Bern Marshall, Goldberg David, McDonald W Hayes, Yates John R
Palo Alto Research Center, Palo Alto, CA 94304, USA.
Bioinformatics. 2004 Aug 4;20 Suppl 1:i49-54. doi: 10.1093/bioinformatics/bth947.
A powerful proteomics methodology couples high-performance liquid chromatography (HPLC) with tandem mass spectrometry and database-search software, such as SEQUEST. Such a set-up, however, produces a large number of spectra, many of which are of too poor quality to be useful. Hence a filter that eliminates poor spectra before the database search can significantly improve throughput and robustness. Moreover, spectra judged to be of high quality, but that cannot be identified by database search, are prime candidates for still more computationally intensive methods, such as de novo sequencing or wider database searches including post-translational modifications.
We report on two different approaches to assessing spectral quality prior to identification: binary classification, which predicts whether or not SEQUEST will be able to make an identification, and statistical regression, which predicts a more universal quality metric involving the number of b- and y-ion peaks. The best of our binary classifiers can eliminate over 75% of the unidentifiable spectra while losing only 10% of the identifiable spectra. Statistical regression can pick out spectra of modified peptides that can be identified by a de novo program but not by SEQUEST. In a section of independent interest, we discuss intensity normalization of mass spectra.

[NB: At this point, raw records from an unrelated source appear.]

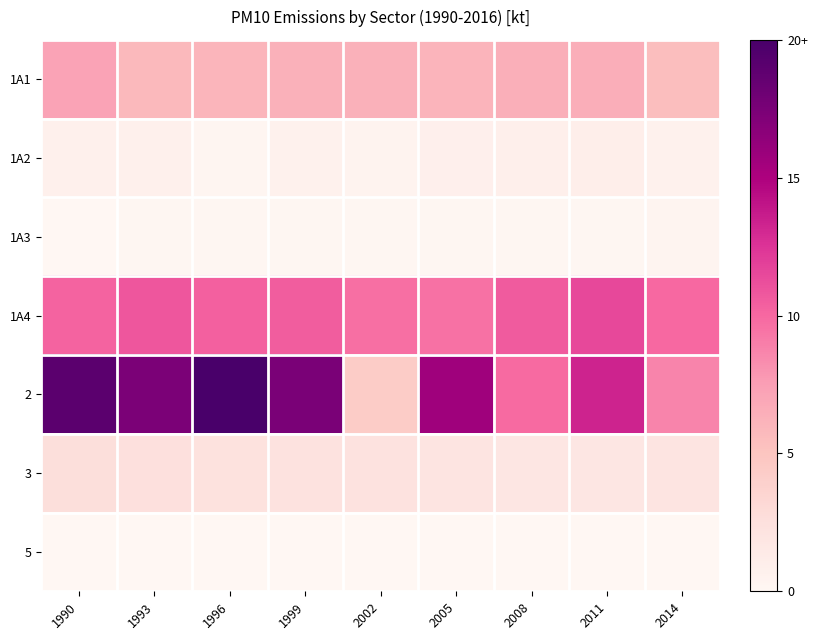

Reading left to right, what are all the values shown in this chart?

1A1: 1990=0.4	1993=0.3	1996=0.3	1999=0.3	2002=0.3	2005=0.3	2008=0.3	2011=0.3	2014=0.3
1A2: 1990=0.0	1993=0.0	1996=0.0	1999=0.0	2002=0.0	2005=0.0	2008=0.0	2011=0.1	2014=0.0
1A3: 1990=0.0	1993=0.0	1996=0.0	1999=0.0	2002=0.0	2005=0.0	2008=0.0	2011=0.0	2014=0.0
1A4: 1990=0.5	1993=0.5	1996=0.5	1999=0.5	2002=0.5	2005=0.5	2008=0.5	2011=0.6	2014=0.5
2: 1990=1.0	1993=0.9	1996=1.0	1999=0.9	2002=0.2	2005=0.8	2008=0.5	2011=0.7	2014=0.4
3: 1990=0.1	1993=0.1	1996=0.1	1999=0.1	2002=0.1	2005=0.1	2008=0.1	2011=0.1	2014=0.1
5: 1990=0.0	1993=0.0	1996=0.0	1999=0.0	2002=0.0	2005=0.0	2008=0.0	2011=0.0	2014=0.0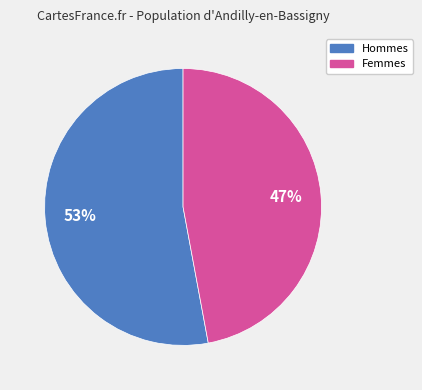

To the nearest percent, what is the difference between the largest and smallest slice percentages?

6%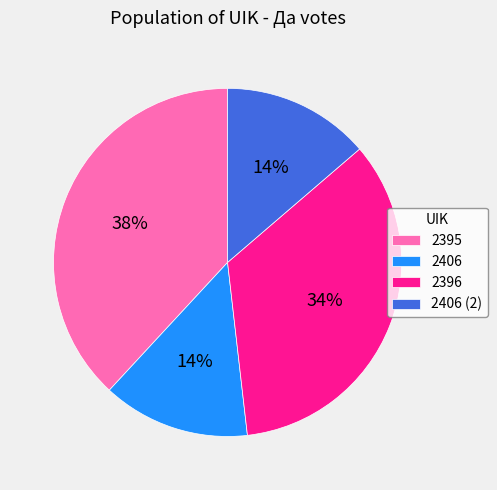

How many segments does this pie chart have?

4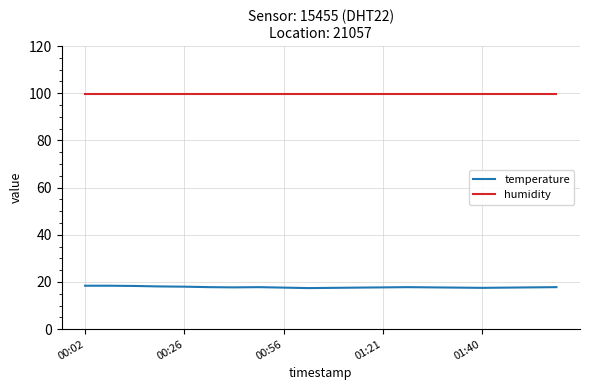

What is the average value of the humidity series?

99.9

一种强大的蛋白质组学方法将高效液相色谱(HPLC)与串联质谱以及数据库搜索软件(如SEQUEST)相结合。然而,这样的设置会产生大量的谱图,其中许多质量太差而无法使用。因此,在数据库搜索之前消除质量差的谱图的过滤器可以显著提高通量和稳健性。此外,被判定为高质量但无法通过数据库搜索识别的谱图,是更多计算密集型方法(如从头测序或包括翻译后修饰的更广泛数据库搜索)的主要候选对象。
我们报告了在鉴定之前评估谱图质量的两种不同方法:二元分类,它预测SEQUEST是否能够进行鉴定;以及统计回归,它预测一个更通用的质量指标,涉及b离子峰和y离子峰的数量。我们最好的二元分类器可以消除超过75%无法识别的谱图,同时仅损失10%可识别的谱图。统计回归可以挑选出可通过从头程序识别但不能通过SEQUEST识别的修饰肽的谱图。在一个独立感兴趣的部分中,我们讨论了质谱的强度归一化。